**Exercise a**
Write out, word for word, the records from their beginning through the line that contains "a housewarming? 你周五晚上有空吗？你想来参加暖屋派对吗？", with both ends included.

**Quoted passage**
----------------
SSF spotlight: Enhancing our environment and climate

SSF spotlight: Enhancing our environment and climate

December 18 2024

As custodians of over 50% of Australia’s land mass, producers are charged with a significant responsibility to improve environmental outcomes in the country. The Sheep Sustainability Framework’s (SSF) pillar on ‘Enhancing the environment and climate’ is focused on tracking progress in a historically challenging area of agriculture to measure.

This pillar evaluates performance across five priority areas:

  • improving natural resource management
  • responsible environmental practices
  • encouraging biodiversity
  • reducing net greenhouse gas emissions, and
  • adapting to a changing climate, including extreme weather events.

To improve how progress is recorded, the SSF introduced a new metric this year around maintaining and increasing biodiversity.

In its first year, results indicated that 72.6% of producers were undertaking deliberate activities to measure, maintain or enhance biodiversity on their properties. These activities include groundcover management, minimum tillage and multi-species planting.

Other metrics within the environmental pillar include the percentage of natural resource management regions achieving healthy groundcover thresholds, efficient water use in processing, and minimising waste in processing.
----------------
**Exercise b**
For the article on the sheep sustainability pillar, decide whether each statement agrees with it: (i) producers are custodians of less than half of Australia's land mass; (ii) the pillar evaluates performance across five priority areas; (iii) the biodiversity metric was introduced several years before this report. For each one, answer yes or no and quote the words of the article that settle it.

Collected data:
----------------
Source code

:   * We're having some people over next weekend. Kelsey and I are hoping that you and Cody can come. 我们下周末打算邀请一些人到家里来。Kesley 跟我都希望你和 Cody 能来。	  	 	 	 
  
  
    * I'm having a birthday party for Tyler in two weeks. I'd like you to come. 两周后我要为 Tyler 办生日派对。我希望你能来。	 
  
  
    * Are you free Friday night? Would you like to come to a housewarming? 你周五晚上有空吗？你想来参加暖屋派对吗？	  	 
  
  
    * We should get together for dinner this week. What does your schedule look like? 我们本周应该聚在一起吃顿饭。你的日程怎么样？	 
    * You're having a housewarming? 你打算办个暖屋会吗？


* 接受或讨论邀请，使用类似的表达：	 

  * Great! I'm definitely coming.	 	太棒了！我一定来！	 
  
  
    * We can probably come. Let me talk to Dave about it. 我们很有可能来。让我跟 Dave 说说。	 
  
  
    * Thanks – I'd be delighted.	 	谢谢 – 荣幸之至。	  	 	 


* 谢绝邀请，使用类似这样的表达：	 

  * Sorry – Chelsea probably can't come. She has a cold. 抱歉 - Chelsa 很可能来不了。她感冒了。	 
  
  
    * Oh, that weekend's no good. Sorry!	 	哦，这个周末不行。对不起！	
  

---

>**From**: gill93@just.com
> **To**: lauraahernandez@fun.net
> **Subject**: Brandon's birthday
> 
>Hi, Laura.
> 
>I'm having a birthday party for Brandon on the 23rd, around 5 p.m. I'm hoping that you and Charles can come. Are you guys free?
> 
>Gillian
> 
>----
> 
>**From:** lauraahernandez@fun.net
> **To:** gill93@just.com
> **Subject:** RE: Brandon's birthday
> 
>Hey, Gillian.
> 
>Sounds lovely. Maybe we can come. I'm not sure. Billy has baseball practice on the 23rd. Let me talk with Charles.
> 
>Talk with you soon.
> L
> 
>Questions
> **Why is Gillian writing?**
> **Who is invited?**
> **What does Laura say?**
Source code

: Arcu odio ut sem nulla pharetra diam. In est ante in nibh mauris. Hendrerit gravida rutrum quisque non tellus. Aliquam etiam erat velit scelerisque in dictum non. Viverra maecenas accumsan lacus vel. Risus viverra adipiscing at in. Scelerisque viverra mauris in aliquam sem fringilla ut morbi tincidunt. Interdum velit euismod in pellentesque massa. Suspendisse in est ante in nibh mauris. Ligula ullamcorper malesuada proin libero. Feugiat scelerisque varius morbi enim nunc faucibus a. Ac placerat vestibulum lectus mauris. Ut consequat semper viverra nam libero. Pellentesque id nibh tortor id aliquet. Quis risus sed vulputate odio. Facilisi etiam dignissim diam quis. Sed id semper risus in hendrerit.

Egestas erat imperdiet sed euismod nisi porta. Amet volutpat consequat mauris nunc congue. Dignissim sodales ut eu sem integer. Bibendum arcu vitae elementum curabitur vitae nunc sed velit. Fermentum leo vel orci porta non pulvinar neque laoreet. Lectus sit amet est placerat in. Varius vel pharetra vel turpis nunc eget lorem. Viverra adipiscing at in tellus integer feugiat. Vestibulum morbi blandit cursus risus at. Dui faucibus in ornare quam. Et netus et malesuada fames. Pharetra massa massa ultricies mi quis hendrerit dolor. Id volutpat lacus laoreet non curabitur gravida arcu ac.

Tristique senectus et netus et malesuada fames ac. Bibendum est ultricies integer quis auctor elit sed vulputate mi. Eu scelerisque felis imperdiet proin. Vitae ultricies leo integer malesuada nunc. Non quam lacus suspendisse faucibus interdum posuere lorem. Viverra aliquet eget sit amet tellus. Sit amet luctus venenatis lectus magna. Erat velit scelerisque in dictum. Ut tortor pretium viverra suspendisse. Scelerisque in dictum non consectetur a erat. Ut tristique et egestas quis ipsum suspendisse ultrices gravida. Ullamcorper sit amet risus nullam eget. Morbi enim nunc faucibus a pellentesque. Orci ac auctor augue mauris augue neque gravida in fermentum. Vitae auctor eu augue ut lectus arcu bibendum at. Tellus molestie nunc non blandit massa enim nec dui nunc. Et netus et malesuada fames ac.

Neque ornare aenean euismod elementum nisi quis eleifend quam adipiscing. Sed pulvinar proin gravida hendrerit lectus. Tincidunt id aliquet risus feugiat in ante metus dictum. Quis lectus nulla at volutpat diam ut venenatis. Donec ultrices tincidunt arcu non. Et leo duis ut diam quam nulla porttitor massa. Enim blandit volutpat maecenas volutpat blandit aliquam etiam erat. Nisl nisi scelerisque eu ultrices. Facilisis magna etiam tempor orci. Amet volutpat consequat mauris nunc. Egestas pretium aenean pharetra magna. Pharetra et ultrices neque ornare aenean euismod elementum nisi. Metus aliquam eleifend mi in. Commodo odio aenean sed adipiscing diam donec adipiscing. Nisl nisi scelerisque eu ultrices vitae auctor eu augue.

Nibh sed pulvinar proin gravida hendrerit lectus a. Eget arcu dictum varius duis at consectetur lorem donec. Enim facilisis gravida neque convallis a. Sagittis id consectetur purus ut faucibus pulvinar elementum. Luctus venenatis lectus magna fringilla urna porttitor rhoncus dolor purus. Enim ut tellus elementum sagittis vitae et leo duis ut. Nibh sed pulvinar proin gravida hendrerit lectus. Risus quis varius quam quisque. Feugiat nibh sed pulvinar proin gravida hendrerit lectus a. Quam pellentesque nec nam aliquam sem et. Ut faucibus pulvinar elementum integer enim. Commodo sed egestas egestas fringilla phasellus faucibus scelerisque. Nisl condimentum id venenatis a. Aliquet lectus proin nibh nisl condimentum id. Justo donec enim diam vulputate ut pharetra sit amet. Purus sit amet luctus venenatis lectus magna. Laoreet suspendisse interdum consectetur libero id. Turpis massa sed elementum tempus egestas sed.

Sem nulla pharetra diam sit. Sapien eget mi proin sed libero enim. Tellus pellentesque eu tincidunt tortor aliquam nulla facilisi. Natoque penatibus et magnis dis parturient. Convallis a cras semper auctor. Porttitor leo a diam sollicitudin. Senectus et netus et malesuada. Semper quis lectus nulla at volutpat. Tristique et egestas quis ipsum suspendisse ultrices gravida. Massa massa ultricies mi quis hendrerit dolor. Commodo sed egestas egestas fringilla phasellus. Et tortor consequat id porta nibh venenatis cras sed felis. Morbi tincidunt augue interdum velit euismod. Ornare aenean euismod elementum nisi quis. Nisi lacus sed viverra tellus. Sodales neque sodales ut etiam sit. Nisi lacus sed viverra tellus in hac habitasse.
----------------
**Written reply a**
Source code

:   * We're having some people over next weekend. Kelsey and I are hoping that you and Cody can come. 我们下周末打算邀请一些人到家里来。Kesley 跟我都希望你和 Cody 能来。	  	 	 	 
  
  
    * I'm having a birthday party for Tyler in two weeks. I'd like you to come. 两周后我要为 Tyler 办生日派对。我希望你能来。	 
  
  
    * Are you free Friday night? Would you like to come to a housewarming? 你周五晚上有空吗？你想来参加暖屋派对吗？	  	 

**Written reply b**
(i) No: "As custodians of over 50% of Australia’s land mass"
(ii) Yes: "This pillar evaluates performance across five priority areas"
(iii) No: "the SSF introduced a new metric this year around maintaining and increasing biodiversity"